Guida reforçou que a credibilidade institucional conquistada ao longo dos anos é resultado de um esforço coletivo. “Tudo o que fiz na Reitoria foi com compromisso com esta universidade. E farei até o último dia. Continuamos avançando porque a Ufac merece.”

Mudanças e gestão documental

Responsável técnico pela atualização, o diretor do Núcleo de Tecnologia da Informação (NTI), Jerbisclei de Souza Silva, explicou que a nova versão exigiu mudanças profundas na infraestrutura de servidores e bancos de dados, devido ao crescimento exponencial de documentos armazenados.

“São milhões de arquivos em PDF e externos que exigem processamento, armazenamento e desempenho. A atualização envolveu um trabalho complexo e minucioso da nossa equipe, que fez tudo com o máximo cuidado para garantir segurança e estabilidade”, explicou. Ele ressaltou ainda que o novo SEI já conta com recursos de inteligência artificial e apresentou melhora perceptível na velocidade de navegação.

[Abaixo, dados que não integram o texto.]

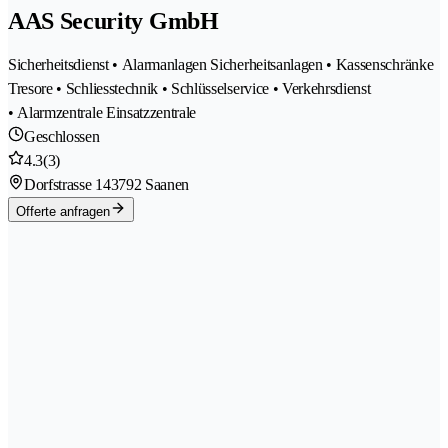
AAS Security GmbH
Sicherheitsdienst • Alarmanlagen Sicherheitsanlagen • Kassenschränke
Tresore • Schliesstechnik • Schlüsselservice • Verkehrsdienst
• Alarmzentrale Einsatzzentrale
Geschlossen
4.3
(3)
Dorfstrasse 14
3792 Saanen
Offerte anfragen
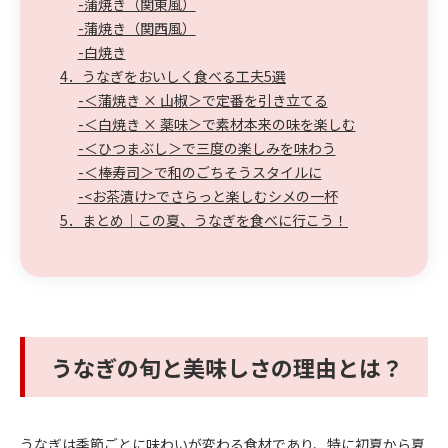
-蒲焼き（関東風）
-蒲焼き（関西風）
-白焼き
4．うなぎをおいしく食べる工夫5選
-＜蒲焼き × 山椒＞で定番を引き立てる
-＜白焼き × 薬味＞で素材本来の味を楽しむ
-＜ひつまぶし＞で三度の楽しみを味わう
-＜棒寿司＞で和のごちそうスタイルに
-<お茶漬け>でさらっと楽しむシメの一杯
5．まとめ｜この夏、うなぎを食べに行こう！
うなぎの旬と美味しさの理由とは？
うなぎは季節ごとに味わいが変わる食材であり、特に初夏から夏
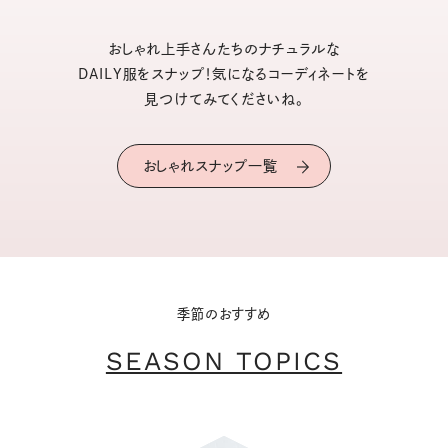
おしゃれ上手さんたちのナチュラルな
DAILY服をスナップ！気になるコーディネートを
見つけてみてくださいね。
おしゃれスナップ一覧
季節のおすすめ
SEASON TOPICS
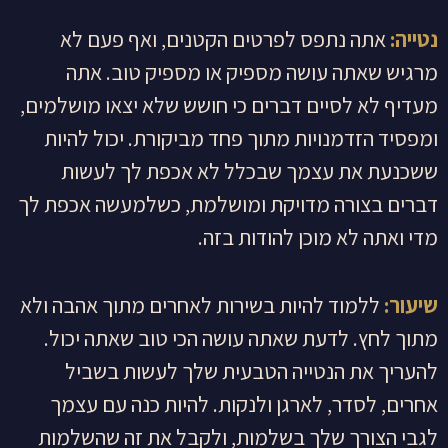
נטייה:
אתה נתפס לפרטים הקטנים, ואף פעם לא
מרגיש שאתה עושה מספיק או מספיק טוב. אתה
מעדיף לא לסיים דברים כי חושש שלא יצאו מושלמים,
ומפסיד הזדמנויות מתוך פחד מביקורת. יכול להיות
ששכנעת את עצמך שבכלל לא אכפת לך לעשות
דברים בצורה מדויקת ומושלמת, כשלמעשה אכפת לך
מדי ואתה לא מוכן להודות בזה.
שיעור:
ללמוד להיות בשירות לאחרים מתוך אהבה ולא
מתוך לחץ. לדעת שאתה עושה הכי טוב שאתה יכול.
להעריך את הנטייה הטבעית שלך לעשות בשביל
אחרים, לסדר, לארגן ולנקות. להיות כנה עם עצמך
לגבי הצורך שלך בשלמות, ולקבל את זה שהשלמות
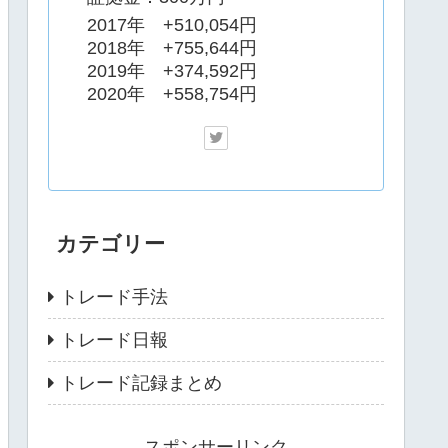
2017年 +510,054円
2018年 +755,644円
2019年 +374,592円
2020年 +558,754円
カテゴリー
トレード手法
トレード日報
トレード記録まとめ
スポンサーリンク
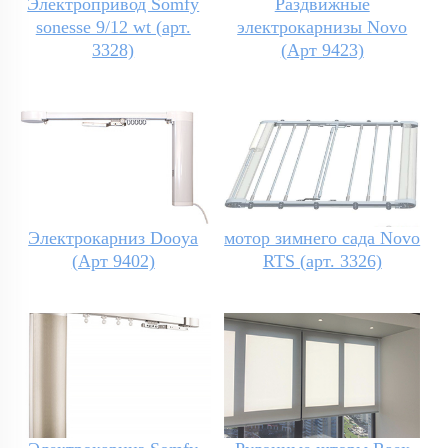
Электропривод Somfy
Раздвижные
sonesse 9/12 wt (арт.
электрокарнизы Novo
3328)
(Арт 9423)
Электрокарниз Dooya
мотор зимнего сада Novo
(Арт 9402)
RTS (арт. 3326)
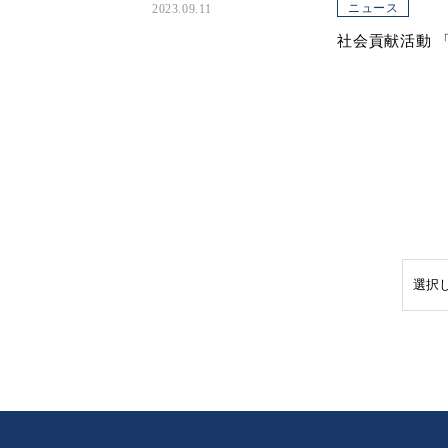
ニュース
2023.09.11
社会貢献活動 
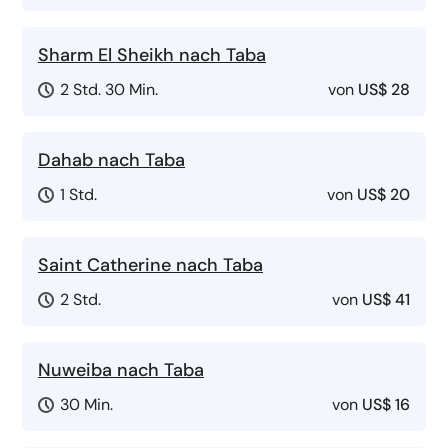
Sharm El Sheikh nach Taba
2 Std. 30 Min.
von
US$ 28
Dahab nach Taba
1 Std.
von
US$ 20
Saint Catherine nach Taba
2 Std.
von
US$ 41
Nuweiba nach Taba
30 Min.
von
US$ 16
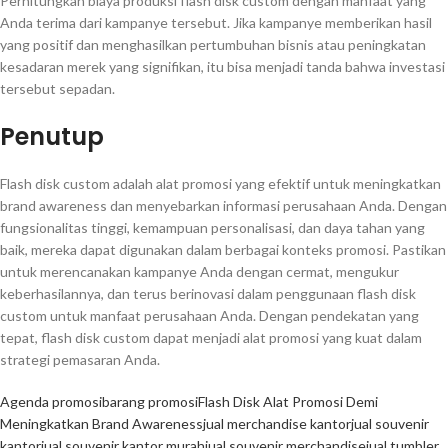
Perhitungkan biaya produksi flash disk custom dengan manfaat yang
Anda terima dari kampanye tersebut. Jika kampanye memberikan hasil
yang positif dan menghasilkan pertumbuhan bisnis atau peningkatan
kesadaran merek yang signifikan, itu bisa menjadi tanda bahwa investasi
tersebut sepadan.
Penutup
Flash disk custom adalah alat promosi yang efektif untuk meningkatkan
brand awareness dan menyebarkan informasi perusahaan Anda. Dengan
fungsionalitas tinggi, kemampuan personalisasi, dan daya tahan yang
baik, mereka dapat digunakan dalam berbagai konteks promosi. Pastikan
untuk merencanakan kampanye Anda dengan cermat, mengukur
keberhasilannya, dan terus berinovasi dalam penggunaan flash disk
custom untuk manfaat perusahaan Anda. Dengan pendekatan yang
tepat, flash disk custom dapat menjadi alat promosi yang kuat dalam
strategi pemasaran Anda.
Agenda promosi
barang promosi
Flash Disk Alat Promosi Demi
Meningkatkan Brand Awareness
jual merchandise kantor
jual souvenir
kantor
jual souvenir kantor murah
jual souvenir merchandise
jual tumbler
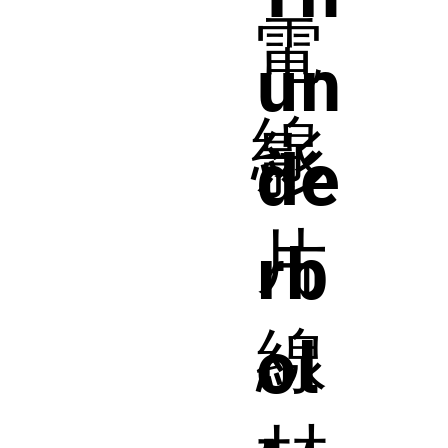
電
un
線
影
de
片
rb
線
ol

O coordenador de Documentos Eletrônicos e gestor do SEI, Márcio Pontes, reforçou que a nova versão transforma o sistema em uma ferramenta de gestão documental mais ampla, com funcionalidades como classificação, eliminação e descrição de documentos conforme tabela de temporalidade. “Passamos a ter um controle mais efetivo sobre o ciclo de vida dos documentos. Isso representa um avanço muito importante para a universidade.” Ele informou ainda que nesta quinta-feira, 15, será realizada uma live, às 10h, no canal UfacTV no YouTube, para apresentar todas as novidades do sistema e tirar dúvidas dos usuários.

A coordenação do SEI passou a funcionar em novo endereço: saiu do pavimento superior e agora está localizada no térreo do prédio do Nurca/Arquivo Central, com acesso facilitado ao público. Os canais de atendimento seguem ativos pelo WhatsApp (68) 99257-9587 e e-mail sei@ufac.br.

Também participaram da solenidade o pró-reitor de Planejamento, Alexandre Hid; o pró-reitor de Extensão e Cultura, Carlos Paula de Moraes; e a pró-reitora de Inovação e Tecnologia, Almecina Balbino.